Movies may influence Mexican American teens' smoking habits
Movies can influence our lives -- how we dress, where we live and perhaps whether we smoke. A new study finds that the more Mexican American teens watch movie scenes that include smoking, the more likely they may be to light up.
Researchers surveyed 1,286 Mexican American adolescents -- some born in Mexico, some in the U.S. -- to find out how many smoking scenes they had watched and what were their smoking habits. They discovered a link between experimenting with cigarettes and the films: Numbers of new experimenters ranged from 5% among those who had no or little exposure to movies to 30% for teens who had viewed up to 600 scenes of smoking.
Where the teens were born factored into the results. For those born in Mexico, smoking scenes were the biggest forecaster for experimentation. For those born in the U.S., experimenters increased with the amount of exposure, but leveled off.
There were other correlations: Those with risk-taking tendencies and higher anxiety levels reported more exposure to movie smoking than low risk-takers and those with lower anxiety levels.
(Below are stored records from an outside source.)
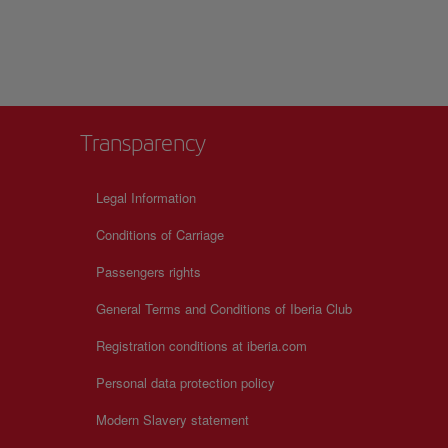
 the passion for
Transparency
+
Legal Information
−
Conditions of Carriage
Passengers rights
General Terms and Conditions of Iberia Club
Registration conditions at iberia.com
Personal data protection policy
Modern Slavery statement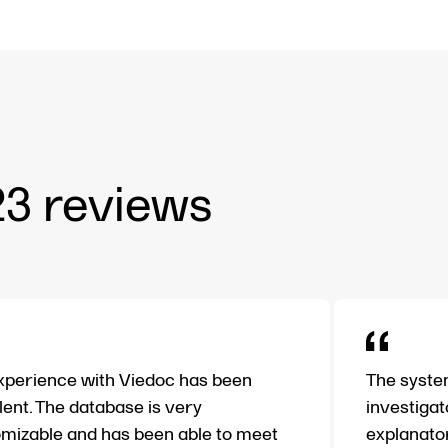
23 reviews
perience with Viedoc has been
The system
lent. The database is very
investigat
mizable and has been able to meet
explanator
Also, the more smokers in the house, the more exposure to movie smoking scenes.
"Parents need to limit their adolescents' access to R-rated movies, which research has shown have the most depictions of smoking," said Anna Wilkinson, the study's lead author, in a news release.
Wilkinson, assistant professor in University of Texas M. D. Anderson Cancer Center's department of epidemiology, went so far as to suggest that movies with smoking scenes receive an R rating "to reflect their potential harm."
The study appears in this month's issue of the journal Cancer Epidemiology, Biomarkers and Prevention.